What has been the driving force behind your content creation as a tennis girlfriend on tour (most of the time)?
The last couple of months I worked with Wimbledon in an official capacity by hosting Wimbledon Threads, which was a fashion lifestyle show for them, and I am starting to do some more official work in the tennis world. The last two years my goal has been to bring a younger audience to tennis because when I first started posting content there was no one in the tennis world posting content like me. There were no partners on tour who were posting anything similar, no one giving that behind-the-scenes look from this sort of Gen-Z perspective on TikTok. So that’s something I’ve been doing the last two years, as well as bringing back fan spectator fashion to the sport. Wimbledon has always been really great about that, but I think for a lot of other tournaments people just dress casually.

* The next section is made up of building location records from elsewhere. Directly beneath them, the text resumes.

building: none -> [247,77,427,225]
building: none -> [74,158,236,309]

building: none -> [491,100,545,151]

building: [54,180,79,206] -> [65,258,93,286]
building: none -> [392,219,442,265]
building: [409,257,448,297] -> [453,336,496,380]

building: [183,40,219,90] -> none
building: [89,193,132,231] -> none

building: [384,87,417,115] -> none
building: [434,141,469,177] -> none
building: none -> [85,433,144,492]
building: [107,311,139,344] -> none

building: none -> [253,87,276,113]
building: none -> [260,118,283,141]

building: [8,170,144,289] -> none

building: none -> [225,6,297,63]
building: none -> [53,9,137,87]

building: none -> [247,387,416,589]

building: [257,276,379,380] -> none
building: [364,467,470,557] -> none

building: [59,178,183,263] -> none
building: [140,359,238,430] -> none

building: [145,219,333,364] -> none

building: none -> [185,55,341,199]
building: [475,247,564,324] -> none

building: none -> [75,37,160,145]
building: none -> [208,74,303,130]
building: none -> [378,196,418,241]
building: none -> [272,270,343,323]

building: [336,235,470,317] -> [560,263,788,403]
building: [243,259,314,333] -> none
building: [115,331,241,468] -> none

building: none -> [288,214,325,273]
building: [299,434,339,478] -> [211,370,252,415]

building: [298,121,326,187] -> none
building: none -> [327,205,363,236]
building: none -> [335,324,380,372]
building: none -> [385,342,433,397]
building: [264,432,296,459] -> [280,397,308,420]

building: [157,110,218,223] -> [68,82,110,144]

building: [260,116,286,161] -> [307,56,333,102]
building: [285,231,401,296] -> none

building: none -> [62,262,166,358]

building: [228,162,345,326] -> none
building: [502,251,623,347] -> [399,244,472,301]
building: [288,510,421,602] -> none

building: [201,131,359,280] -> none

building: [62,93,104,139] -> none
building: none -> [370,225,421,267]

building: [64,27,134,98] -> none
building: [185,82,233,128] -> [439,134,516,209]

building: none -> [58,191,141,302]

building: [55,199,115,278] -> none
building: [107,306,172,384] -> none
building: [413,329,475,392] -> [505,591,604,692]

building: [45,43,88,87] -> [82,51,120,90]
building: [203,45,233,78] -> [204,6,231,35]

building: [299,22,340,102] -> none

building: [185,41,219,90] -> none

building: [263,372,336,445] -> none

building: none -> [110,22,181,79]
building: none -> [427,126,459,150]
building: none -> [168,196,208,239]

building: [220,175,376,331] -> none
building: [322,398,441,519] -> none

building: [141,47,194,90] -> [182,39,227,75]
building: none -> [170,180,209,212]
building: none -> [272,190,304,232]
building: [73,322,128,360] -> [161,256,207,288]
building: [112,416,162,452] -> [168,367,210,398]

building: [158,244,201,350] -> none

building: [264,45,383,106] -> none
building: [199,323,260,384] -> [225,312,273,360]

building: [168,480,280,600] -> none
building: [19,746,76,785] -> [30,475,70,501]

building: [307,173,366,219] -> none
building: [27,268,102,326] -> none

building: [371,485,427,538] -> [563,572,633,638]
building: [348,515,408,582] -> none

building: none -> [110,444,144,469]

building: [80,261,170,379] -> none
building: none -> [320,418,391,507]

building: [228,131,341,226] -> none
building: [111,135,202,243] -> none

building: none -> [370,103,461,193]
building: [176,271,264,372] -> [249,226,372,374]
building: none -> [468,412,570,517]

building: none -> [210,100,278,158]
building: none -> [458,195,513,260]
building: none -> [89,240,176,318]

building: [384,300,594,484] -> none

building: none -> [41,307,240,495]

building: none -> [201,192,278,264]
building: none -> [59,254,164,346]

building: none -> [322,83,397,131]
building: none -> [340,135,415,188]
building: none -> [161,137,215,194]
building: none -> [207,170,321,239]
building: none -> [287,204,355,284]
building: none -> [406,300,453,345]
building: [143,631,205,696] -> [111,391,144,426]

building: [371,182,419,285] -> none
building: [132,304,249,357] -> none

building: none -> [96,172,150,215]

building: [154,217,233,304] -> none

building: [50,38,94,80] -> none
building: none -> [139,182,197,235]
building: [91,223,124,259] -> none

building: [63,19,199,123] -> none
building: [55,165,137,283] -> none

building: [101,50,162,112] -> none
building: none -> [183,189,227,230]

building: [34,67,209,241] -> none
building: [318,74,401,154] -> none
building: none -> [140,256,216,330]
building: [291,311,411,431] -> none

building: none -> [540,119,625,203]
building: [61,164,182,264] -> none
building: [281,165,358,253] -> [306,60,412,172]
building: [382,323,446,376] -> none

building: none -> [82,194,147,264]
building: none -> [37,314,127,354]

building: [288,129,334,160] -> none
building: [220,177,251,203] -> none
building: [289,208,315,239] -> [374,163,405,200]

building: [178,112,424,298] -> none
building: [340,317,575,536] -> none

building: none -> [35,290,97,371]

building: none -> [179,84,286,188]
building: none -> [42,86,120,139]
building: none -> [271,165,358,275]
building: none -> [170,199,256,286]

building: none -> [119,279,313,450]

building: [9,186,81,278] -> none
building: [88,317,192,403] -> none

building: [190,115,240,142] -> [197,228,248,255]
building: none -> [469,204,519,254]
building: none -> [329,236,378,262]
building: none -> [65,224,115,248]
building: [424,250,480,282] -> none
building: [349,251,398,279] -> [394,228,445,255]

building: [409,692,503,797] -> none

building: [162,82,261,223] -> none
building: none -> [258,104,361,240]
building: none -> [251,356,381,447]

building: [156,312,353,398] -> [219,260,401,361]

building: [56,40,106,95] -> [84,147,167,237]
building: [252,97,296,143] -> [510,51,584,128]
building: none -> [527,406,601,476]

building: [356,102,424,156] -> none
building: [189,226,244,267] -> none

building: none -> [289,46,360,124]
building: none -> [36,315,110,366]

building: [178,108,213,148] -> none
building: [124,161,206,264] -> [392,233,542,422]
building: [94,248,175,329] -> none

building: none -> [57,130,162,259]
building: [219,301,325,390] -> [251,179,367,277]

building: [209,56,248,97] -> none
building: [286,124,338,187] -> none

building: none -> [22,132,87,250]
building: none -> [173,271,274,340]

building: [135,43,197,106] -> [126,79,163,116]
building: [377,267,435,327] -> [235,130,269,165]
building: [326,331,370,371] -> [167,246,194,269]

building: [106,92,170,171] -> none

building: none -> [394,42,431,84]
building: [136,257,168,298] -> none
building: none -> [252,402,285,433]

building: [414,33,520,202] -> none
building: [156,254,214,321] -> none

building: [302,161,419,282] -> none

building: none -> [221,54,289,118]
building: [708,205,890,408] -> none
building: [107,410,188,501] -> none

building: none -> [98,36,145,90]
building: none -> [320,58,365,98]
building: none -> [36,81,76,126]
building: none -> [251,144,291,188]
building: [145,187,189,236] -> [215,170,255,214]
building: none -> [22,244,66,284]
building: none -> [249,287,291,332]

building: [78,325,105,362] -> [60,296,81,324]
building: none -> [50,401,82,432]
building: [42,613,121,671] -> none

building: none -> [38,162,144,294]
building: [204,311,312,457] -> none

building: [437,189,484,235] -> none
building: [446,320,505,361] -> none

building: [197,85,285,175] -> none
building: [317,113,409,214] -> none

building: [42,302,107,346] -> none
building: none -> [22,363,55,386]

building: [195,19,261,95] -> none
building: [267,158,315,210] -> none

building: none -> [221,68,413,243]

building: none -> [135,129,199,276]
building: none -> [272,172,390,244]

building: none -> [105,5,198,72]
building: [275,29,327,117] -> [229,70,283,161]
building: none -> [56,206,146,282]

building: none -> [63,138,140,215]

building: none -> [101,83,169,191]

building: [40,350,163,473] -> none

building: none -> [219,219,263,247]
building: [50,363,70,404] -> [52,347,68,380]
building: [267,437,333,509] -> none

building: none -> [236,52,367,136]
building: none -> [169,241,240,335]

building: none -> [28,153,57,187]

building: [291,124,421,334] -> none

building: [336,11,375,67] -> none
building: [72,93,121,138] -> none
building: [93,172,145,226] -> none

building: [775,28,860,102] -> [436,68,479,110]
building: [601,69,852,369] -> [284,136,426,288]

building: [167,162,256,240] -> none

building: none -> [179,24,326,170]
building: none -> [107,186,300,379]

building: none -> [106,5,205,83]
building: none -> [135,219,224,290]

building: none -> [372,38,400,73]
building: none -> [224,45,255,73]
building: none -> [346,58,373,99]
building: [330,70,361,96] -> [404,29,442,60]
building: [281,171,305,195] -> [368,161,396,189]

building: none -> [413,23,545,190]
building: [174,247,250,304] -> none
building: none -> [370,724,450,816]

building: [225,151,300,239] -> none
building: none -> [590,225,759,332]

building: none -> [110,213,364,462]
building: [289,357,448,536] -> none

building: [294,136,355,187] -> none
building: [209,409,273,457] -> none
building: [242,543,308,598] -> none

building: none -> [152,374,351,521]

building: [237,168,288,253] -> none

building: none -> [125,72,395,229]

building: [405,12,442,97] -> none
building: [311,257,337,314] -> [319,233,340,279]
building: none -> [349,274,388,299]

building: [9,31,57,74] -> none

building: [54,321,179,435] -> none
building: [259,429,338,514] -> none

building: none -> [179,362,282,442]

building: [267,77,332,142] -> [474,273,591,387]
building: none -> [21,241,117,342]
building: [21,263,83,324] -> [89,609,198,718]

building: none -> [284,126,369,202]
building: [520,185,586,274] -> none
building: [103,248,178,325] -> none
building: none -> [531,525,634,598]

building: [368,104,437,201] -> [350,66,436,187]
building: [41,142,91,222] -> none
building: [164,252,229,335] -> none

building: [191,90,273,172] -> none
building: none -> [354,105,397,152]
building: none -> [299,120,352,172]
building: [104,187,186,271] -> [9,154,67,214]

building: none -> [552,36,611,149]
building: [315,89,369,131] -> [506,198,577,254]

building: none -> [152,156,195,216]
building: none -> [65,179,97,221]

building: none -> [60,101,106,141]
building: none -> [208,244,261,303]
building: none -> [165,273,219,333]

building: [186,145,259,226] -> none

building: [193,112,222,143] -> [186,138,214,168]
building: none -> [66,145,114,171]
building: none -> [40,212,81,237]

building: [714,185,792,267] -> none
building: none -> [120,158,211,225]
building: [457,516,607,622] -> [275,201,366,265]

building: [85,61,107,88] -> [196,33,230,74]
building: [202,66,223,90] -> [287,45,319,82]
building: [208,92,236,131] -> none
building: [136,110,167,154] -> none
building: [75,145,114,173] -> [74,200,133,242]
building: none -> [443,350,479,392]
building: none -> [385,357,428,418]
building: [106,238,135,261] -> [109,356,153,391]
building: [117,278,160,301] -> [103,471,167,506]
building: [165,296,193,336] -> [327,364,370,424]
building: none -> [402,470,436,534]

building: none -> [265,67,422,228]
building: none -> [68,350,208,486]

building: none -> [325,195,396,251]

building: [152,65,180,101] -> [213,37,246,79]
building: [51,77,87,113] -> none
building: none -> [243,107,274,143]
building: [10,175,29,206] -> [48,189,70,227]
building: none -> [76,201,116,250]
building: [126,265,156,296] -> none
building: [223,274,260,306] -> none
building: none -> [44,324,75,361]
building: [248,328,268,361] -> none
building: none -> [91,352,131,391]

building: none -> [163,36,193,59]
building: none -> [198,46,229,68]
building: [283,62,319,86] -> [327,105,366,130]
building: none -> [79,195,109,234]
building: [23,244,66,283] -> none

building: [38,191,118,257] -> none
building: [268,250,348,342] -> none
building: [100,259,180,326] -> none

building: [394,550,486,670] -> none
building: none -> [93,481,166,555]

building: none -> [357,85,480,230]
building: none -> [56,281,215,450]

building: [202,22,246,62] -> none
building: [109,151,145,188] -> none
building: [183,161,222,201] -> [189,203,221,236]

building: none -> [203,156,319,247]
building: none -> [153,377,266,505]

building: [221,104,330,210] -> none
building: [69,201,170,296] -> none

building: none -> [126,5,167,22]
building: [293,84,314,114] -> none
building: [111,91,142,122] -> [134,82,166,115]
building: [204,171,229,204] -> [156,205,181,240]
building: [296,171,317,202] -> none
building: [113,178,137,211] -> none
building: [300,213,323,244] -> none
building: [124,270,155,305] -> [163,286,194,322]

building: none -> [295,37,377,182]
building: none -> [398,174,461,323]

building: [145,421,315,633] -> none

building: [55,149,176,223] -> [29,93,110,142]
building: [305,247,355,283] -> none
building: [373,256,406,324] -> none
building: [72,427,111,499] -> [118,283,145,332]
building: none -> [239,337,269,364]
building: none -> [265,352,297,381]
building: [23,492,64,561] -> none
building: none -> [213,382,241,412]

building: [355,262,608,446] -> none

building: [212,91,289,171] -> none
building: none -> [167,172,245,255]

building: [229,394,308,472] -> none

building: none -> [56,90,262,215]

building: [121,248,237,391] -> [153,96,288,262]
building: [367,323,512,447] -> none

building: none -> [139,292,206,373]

How do you see your brand evolving over time?
I think what’s so great and fun about sporting events is obviously the sport, but what I focus my content on is everything around the sport—the food, the fashion, the lifestyle, the travel. I’m interested in branching out into other sports that I don’t necessarily feel are entirely catering to female fanbases. I think sports are having a big moment for the female fan right now. The Taylor Swift and Travis Kelce thing, for example, and just how many brands are interested in sports right now. I want to kind of capitalize on that opportunity and just keep pursuing exactly what I’ve been doing because it’s something I’ve been interested in from the start. I went to the Super Bowl this year with some brands and that was really cool.
What’s in store for you and Taylor in the near future?
I think I’m going to do the Paris Olympics this year and go make content about all the summer sports. Taylor is playing in the Olympics there and I think that will be a really cool content opportunity and a once-in-a-lifetime experience.